100g cake flour, sifted
5ml (1 tsp) baking powder
15ml (1 tbsp) cornflour
6 small egg whites
125ml (½ cup) water
salt and freshly ground black pepper, to taste
5 large aubergines, cut into 2cm-thick slices lengthways
10ml (2 tsp) Maldon sea salt
oil, to deep-fry
250ml (1 cup) sour cream
1 black garlic clove, peeled and crushed
pinch cayenne pepper
handful fresh coriander, chopped
1 red chilli, finely chopped
microherbs, to garnish
- In a bowl, mix together the flour, baking powder and cornflour.
- In a separate bowl, beat together the egg whites and water until mixed through. Stir in the flour mixture until it becomes a smooth batter, season and let it stand at room temperature, 10 minutes.
- For the dipping sauce, combine all the ingredients in a bowl and refrigerate until needed.

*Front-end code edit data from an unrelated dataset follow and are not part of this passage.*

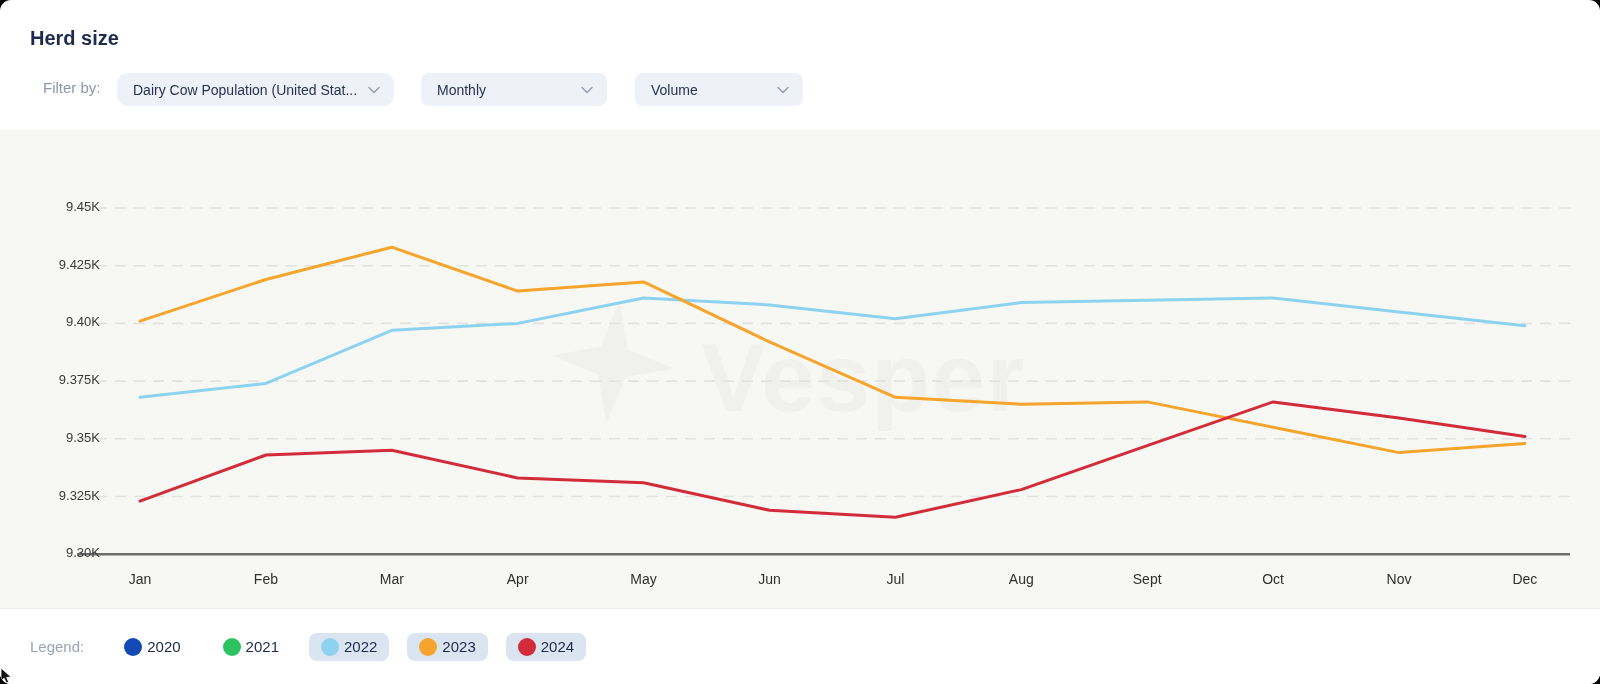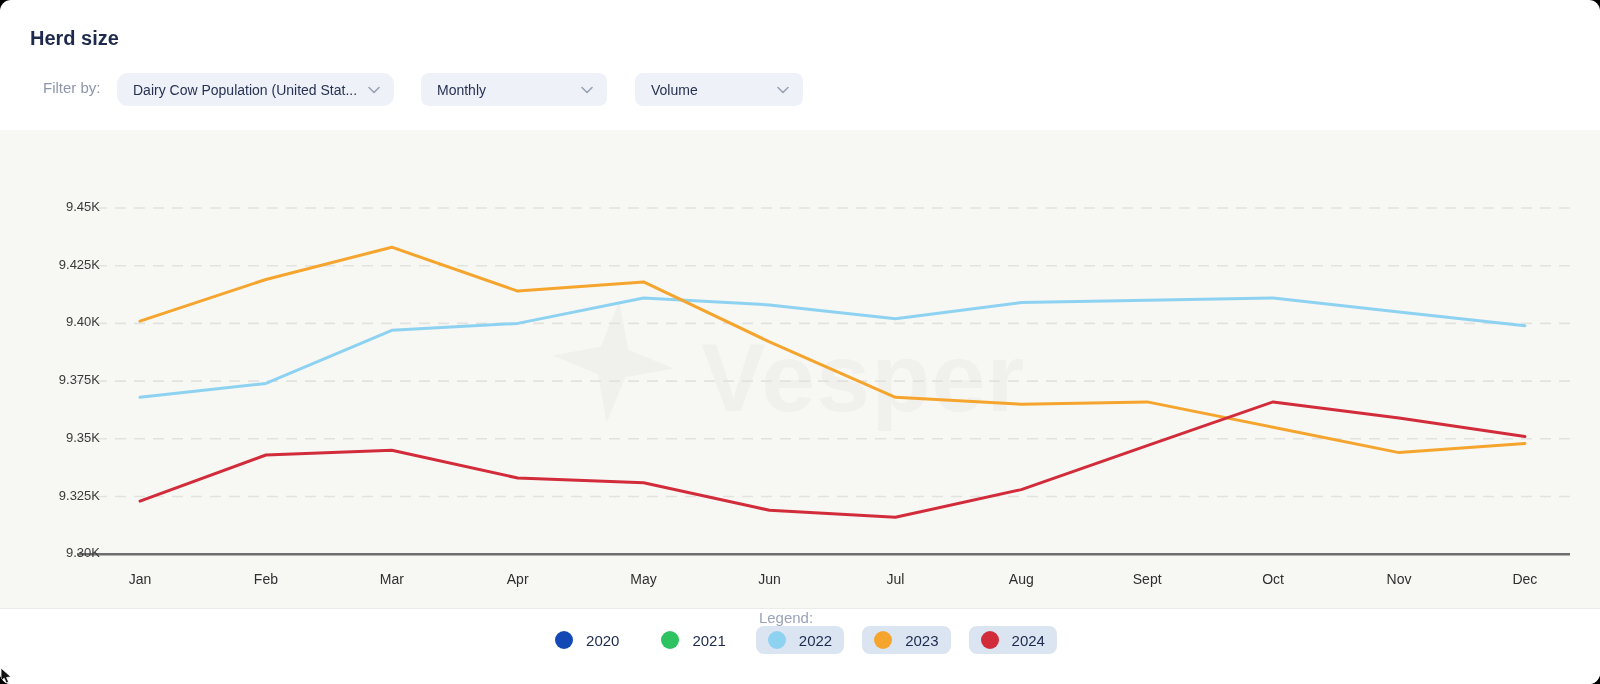--- a/index.html
+++ b/index.html
@@ -25,7 +25,7 @@
   .wm-text{font-size:97px;font-weight:700;color:#f0f0ed;letter-spacing:1px;line-height:1;}
 
   
-  .legend-strip{position:absolute;left:0;top:608px;width:1600px;height:76px;background:#ffffff;border-top:1px solid #ebebe9;box-sizing:border-box;display:flex;align-items:center;flex-direction:column;}
+  .legend-strip{position:absolute;left:0;top:608px;width:1600px;height:76px;background:#ffffff;border-top:1px solid #ebebe9;box-sizing:border-box;display:flex;align-items:center;padding-left:30px;}
   .legend-label{font-size:15px;color:#9aa3b8;margin-right:28px;}
   .legend-items{display:flex;align-items:center;gap:18px;}
   .legend-item{display:flex;align-items:center;gap:13px;padding:5px 12px;border-radius:8px;cursor:pointer;}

- Season the aubergine slices with salt and let them stand in a colander over a bowl to drain, 10 minutes. Pat the slices dry with paper towel. Heat the oil in a deep-fryer or deep pot to 180°C, dip the aubergines, a couple at a time, into the batter and fry until golden brown, 5 – 8 minutes. Serve warm garnished with microherbs and a side of dipping sauce.